In particular, predators evolve, or learn, to locate camouflaged prey by detecting them against some background, while prey evolve to remain undetected using camouflage strategies (e.g. background matching, disruptive colouration) to lower its signal-to-noise ratio (visual features of the target relative to factors that interfere with extraction of the signal) against the background (Cuthill, 2019; Merilaita et al., 2017). In other words, the objective of the predators is to distinguish visual input that contains prey from scenes that are devoid of prey (Figure 1). Meanwhile, the prey aims to achieve a visual signature that makes a scene containing them look empty to a predator. In this example, the discriminative network can be thought of as the visual system of the predator that evolves over time to more effectively detect prey, and the generative network represents the genotype of prey, where new generations can inherit properties of previous survivors and exhibit better camouflage.

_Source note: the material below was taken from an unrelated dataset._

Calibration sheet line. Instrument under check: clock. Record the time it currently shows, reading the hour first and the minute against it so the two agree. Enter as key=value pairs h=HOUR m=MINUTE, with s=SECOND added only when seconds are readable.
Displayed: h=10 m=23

To model the evolution of camouflage and demonstrate the effectiveness of CamoGAN producing increasingly difficult-to-see patterns, we conducted a validation study. In our experiments, targets were triangles presented against images of ash tree Fraxinus excelsior bark, a complex texture (Figure 1). Targets were extracted from each network after a set number of iterations and contrasted with two control patterns: the average colour of backgrounds, and a pattern developed through Fourier analysis (Figure 2). Averaging the background is considered to offer ‘good’ concealment (Merilaita & Stevens, 2011) and, as in our study, is often used in camouflage research as a baseline control (Cuthill et al., 2005). We adopted the Fourier approach as it has previously been shown to be highly effective for developing (military) camouflage against human observers (Toet & Hogervorst, 2012). As such, it is a straightforward and well-defined technique, which is also readily implementable. To quantify difficulty, we measured the reaction time for human participants to detect the targets when displayed on a computer screen.

It is important to note that contrary to other GAN implementations (e.g. Zhu, Park, Isola, & Efros, 2017), where the generative network modifies a whole image, in our implementation only the target was evolved by the generative network, leaving the background unmodified. Using this approach, we demonstrate that a purely artificial system can demonstrate the gradual evolution of camouflage.
2 MATERIALS AND METHODS
2.1 Participants
45 participants (4 male, 41 female) were recruited from the student population at the University of Bristol. The number 45 arises as a multiple of the number of generated ‘strains’ of GAN targets (see below). All participants had normal or corrected to normal vision. Informed consent was obtained from all participants as stated in the Declaration of Helsinki. All experiments were approved by the Ethics Committee of the University of Bristol's Faculty of Science (application 60,061) and were performed in accordance with relevant guidelines and regulations.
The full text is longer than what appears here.